Я много размышлял над этим и пришел к выводу: в том, что уцелела именно она, случайности ни на йоту. Ладно, пуля, как говорится, дура, даже если не одна. Ну, еще дверь в каморку открывалась наружу. На этом случайности кончаются. Дальше – закономерности. Она потому и выжила, что единственная из всех дежуривших в ту злополучную ночь коллег оказала сопротивление убийце, затеяв с ним смертельную игру на выживание, используя любую возможность не дать преступнику исчезнуть без следа.
Представьте картину: в церквях идет пасхальная всенощная литургия, а эта вовсе не набожная женщина, скрючившись под столом в луже крови, мешая татарские и русские молитвы, просит Бога только об одном: дать ей прожить ровно столько, чтобы успеть сообщить людям имя убийцы. «Не будь у меня этой цели, я бы, наверное, не выжила», – призналась Ляля Азибовна. И даже очутившись на улице, она, как могла, продолжала следовать служебной инструкции – просила посторонних ничего не трогать из уцелевших бумаг, ведь в них могли быть секретные документы!

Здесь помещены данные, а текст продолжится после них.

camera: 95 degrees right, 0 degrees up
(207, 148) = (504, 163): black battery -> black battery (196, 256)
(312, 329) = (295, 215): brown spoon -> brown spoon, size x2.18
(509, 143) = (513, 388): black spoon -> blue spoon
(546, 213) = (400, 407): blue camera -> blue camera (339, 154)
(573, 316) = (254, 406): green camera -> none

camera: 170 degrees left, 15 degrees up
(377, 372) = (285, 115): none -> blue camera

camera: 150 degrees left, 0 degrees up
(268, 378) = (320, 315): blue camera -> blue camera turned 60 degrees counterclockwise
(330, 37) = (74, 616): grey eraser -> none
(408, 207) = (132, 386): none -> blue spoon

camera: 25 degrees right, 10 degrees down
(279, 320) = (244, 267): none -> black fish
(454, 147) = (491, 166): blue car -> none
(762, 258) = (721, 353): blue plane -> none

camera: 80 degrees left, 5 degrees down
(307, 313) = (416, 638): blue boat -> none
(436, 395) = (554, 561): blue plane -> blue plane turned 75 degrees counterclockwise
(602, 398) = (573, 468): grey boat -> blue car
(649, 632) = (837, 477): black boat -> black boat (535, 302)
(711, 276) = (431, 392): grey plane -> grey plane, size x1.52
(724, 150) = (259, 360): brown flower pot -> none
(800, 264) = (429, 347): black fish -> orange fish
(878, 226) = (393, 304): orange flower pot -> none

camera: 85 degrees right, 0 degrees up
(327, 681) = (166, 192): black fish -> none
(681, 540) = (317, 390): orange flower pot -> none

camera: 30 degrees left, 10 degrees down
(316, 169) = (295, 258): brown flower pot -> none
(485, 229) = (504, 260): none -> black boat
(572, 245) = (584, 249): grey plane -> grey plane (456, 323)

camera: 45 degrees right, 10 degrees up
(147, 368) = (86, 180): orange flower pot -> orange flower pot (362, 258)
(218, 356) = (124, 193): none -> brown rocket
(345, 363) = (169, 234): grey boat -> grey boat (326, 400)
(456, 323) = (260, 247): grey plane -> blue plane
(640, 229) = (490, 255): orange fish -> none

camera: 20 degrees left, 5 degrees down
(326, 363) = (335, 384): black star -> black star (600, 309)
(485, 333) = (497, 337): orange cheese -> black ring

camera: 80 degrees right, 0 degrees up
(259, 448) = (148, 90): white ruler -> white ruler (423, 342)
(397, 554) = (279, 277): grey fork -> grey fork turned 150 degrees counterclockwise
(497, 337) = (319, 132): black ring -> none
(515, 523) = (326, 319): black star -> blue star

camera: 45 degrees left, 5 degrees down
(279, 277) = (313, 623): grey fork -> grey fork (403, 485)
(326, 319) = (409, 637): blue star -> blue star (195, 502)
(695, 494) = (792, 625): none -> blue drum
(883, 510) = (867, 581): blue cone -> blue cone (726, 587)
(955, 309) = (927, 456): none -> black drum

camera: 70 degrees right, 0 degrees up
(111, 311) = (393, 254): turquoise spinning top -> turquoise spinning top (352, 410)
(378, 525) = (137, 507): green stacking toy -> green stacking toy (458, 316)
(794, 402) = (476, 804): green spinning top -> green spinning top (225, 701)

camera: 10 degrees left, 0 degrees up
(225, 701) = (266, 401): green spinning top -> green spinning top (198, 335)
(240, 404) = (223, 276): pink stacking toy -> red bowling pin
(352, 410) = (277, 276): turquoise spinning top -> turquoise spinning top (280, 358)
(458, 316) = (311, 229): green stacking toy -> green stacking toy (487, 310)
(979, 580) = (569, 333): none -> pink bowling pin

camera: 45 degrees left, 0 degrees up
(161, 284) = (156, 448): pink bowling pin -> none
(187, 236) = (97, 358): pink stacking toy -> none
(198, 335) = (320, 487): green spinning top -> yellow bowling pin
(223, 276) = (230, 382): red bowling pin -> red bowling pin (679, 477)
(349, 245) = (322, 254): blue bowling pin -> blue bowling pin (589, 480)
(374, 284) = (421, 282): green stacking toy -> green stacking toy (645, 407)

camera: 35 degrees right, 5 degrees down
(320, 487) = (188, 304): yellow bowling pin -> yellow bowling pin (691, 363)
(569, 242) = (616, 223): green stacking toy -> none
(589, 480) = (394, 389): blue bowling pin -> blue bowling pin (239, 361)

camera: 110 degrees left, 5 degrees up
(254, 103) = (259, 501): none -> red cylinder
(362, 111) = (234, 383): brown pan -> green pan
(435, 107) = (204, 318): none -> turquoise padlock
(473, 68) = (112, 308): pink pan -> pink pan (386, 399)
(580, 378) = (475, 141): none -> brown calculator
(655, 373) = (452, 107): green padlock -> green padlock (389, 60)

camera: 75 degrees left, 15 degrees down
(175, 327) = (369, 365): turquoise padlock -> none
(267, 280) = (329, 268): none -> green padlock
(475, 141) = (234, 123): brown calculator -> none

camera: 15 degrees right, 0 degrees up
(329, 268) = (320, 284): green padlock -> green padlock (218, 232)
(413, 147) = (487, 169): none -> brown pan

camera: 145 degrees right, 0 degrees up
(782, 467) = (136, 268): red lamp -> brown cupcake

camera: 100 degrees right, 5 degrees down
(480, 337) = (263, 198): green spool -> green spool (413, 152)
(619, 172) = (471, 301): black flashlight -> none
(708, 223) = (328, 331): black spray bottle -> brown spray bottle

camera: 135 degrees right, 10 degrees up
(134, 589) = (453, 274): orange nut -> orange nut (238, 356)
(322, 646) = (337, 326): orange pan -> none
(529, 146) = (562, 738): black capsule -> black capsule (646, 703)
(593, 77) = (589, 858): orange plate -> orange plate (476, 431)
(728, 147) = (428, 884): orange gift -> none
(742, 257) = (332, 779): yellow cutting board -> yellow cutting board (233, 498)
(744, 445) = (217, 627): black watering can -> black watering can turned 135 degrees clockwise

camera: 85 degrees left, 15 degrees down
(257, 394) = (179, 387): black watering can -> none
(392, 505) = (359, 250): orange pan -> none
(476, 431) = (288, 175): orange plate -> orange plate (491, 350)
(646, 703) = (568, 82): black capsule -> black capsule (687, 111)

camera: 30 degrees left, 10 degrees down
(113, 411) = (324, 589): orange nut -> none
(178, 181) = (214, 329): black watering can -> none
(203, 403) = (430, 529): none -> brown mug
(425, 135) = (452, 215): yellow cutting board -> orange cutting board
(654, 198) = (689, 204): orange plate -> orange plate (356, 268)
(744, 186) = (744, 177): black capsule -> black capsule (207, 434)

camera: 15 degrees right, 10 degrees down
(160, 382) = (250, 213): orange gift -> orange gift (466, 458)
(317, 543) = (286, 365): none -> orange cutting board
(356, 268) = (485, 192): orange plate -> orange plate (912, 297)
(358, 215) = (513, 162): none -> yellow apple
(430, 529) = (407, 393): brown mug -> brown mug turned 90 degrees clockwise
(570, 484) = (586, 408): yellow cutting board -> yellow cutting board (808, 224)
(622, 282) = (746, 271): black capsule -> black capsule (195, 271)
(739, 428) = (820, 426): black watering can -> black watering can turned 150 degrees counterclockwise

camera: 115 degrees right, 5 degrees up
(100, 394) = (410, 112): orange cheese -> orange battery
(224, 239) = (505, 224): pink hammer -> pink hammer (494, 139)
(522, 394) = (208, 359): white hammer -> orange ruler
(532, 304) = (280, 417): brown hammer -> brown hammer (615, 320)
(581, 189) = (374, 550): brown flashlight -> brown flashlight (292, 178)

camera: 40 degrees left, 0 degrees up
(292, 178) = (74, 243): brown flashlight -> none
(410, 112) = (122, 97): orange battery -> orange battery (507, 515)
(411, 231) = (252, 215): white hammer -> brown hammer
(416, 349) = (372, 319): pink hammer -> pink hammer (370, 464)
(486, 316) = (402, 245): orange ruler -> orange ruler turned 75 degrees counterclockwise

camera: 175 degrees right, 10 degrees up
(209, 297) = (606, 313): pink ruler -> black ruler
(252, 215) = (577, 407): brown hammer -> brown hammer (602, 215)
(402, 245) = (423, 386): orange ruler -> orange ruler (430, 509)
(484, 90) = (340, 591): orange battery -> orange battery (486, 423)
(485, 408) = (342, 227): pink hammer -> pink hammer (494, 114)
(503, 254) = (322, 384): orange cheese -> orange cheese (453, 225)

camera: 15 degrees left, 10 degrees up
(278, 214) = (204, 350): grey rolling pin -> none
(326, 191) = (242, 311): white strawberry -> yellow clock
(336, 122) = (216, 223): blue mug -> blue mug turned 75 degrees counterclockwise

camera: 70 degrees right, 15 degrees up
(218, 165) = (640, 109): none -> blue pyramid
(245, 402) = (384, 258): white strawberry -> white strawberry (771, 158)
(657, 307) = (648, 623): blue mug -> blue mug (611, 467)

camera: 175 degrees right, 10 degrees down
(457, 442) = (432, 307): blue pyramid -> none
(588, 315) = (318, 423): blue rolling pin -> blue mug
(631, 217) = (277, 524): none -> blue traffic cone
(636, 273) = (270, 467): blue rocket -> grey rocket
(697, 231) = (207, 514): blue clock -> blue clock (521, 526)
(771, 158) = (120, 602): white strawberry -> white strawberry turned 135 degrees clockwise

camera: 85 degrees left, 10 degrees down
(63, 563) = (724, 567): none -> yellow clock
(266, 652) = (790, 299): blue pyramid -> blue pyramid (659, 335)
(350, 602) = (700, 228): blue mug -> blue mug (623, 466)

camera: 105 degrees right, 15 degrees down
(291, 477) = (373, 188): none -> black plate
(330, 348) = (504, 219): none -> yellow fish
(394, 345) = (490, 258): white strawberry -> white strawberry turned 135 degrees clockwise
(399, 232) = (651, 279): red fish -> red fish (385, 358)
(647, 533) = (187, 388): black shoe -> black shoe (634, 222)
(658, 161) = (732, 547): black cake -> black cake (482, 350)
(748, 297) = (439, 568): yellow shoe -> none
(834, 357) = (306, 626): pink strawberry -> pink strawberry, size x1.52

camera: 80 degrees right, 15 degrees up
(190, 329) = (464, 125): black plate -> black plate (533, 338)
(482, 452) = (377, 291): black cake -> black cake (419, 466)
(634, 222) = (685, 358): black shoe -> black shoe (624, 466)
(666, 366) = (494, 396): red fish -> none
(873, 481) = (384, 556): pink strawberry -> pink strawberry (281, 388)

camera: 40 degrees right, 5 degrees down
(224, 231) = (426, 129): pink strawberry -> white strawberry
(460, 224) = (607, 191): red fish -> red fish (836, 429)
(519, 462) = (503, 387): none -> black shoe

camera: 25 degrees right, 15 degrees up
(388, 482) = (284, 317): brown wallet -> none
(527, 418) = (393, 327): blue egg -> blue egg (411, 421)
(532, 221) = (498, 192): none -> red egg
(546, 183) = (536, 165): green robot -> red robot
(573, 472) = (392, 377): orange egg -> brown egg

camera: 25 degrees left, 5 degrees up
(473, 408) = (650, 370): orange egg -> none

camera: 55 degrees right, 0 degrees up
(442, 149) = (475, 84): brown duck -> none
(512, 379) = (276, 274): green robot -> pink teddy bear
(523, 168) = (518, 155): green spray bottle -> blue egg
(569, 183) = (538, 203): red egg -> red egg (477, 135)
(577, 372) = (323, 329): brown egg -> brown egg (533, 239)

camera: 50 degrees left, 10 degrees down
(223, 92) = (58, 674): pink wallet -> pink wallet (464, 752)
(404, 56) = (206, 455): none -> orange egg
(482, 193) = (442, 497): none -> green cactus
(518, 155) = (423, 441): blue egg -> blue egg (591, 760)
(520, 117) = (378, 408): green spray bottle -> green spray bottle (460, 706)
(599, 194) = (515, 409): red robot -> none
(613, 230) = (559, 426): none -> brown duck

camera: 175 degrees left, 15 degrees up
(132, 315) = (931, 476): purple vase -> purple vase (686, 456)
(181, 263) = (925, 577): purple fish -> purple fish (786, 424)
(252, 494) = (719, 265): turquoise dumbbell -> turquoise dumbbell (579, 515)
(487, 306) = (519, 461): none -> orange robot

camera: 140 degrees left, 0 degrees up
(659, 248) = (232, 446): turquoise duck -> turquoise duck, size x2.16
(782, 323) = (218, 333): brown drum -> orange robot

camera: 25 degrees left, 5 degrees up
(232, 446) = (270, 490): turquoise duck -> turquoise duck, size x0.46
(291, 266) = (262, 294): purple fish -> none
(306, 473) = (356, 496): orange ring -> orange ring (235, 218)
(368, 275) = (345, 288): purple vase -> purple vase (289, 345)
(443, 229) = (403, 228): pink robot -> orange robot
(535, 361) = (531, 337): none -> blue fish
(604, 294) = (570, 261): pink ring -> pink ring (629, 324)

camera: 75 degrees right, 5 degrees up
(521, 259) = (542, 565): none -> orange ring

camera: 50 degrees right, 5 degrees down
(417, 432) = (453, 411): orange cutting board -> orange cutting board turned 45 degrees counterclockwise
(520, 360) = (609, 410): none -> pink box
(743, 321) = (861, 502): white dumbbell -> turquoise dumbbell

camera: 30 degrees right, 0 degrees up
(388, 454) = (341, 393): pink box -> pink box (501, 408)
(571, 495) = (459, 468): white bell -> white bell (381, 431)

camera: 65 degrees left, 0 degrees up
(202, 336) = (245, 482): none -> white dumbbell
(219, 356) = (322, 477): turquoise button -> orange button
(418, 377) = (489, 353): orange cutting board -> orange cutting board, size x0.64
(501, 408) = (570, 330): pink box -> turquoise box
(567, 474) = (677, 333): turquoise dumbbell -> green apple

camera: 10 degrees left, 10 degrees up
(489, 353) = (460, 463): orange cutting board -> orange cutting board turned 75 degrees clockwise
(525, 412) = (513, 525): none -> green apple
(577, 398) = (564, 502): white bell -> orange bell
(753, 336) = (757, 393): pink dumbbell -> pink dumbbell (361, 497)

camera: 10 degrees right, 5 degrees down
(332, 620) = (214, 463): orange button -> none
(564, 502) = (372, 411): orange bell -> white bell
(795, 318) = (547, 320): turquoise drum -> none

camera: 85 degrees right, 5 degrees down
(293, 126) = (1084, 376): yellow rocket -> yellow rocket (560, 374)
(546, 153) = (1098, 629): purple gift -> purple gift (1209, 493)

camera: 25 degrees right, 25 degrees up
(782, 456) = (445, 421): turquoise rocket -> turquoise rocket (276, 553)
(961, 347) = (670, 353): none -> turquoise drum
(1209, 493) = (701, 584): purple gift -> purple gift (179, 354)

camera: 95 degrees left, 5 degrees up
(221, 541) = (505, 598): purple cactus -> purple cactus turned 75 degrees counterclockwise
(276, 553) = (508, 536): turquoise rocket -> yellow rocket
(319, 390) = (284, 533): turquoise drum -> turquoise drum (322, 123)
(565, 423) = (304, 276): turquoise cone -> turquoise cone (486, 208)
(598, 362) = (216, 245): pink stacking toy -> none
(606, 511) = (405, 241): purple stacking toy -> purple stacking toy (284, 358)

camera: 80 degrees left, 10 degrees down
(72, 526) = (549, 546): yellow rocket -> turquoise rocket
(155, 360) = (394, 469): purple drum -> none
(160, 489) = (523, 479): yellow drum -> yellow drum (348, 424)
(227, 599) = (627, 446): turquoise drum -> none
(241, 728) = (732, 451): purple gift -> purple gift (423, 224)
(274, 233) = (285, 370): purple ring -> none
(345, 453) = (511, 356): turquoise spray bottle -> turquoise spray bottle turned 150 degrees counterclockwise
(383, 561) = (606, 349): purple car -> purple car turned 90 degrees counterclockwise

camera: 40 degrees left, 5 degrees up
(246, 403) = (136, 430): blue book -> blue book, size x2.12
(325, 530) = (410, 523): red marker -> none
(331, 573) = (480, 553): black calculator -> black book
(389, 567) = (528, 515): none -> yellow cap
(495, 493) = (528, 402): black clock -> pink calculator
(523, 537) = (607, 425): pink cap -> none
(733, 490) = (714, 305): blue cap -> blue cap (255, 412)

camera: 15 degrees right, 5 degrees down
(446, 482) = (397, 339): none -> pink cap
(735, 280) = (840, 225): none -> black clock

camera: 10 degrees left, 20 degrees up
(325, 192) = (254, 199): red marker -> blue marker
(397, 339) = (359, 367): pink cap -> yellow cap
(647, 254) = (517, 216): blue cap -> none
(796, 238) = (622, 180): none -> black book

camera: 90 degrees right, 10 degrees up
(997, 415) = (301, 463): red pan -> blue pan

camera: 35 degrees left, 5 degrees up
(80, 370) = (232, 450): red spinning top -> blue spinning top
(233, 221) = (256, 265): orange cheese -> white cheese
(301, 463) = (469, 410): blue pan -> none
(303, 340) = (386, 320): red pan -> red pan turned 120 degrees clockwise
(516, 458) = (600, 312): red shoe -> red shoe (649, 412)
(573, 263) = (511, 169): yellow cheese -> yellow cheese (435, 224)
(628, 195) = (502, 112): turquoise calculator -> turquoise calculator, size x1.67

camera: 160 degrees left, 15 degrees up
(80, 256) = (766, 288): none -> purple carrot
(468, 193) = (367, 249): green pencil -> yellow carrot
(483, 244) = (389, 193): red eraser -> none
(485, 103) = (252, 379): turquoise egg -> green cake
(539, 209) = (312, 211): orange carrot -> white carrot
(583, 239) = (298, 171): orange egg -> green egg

Во время тушения пожара потоки воды смыли ее напольную «шифровку». Но это уже не имело значения, потому что прежде, чем впасть в беспамятство, она успела прошептать, что убийца – их недавно уволенный сотрудник. Оперативники Бауманского РОВД срочно подняли списки всех потенциальных подозреваемых, побывали у них дома – по месту жительства не оказалось лишь Шпагонова. Следователи отправились в больницу к тяжелораненой Фарзиевой. Из-за раздробленной челюсти говорить она не могла, и они зачитали ей список уволенных. На фамилии «Шпагонов» женщина утвердительно моргнула.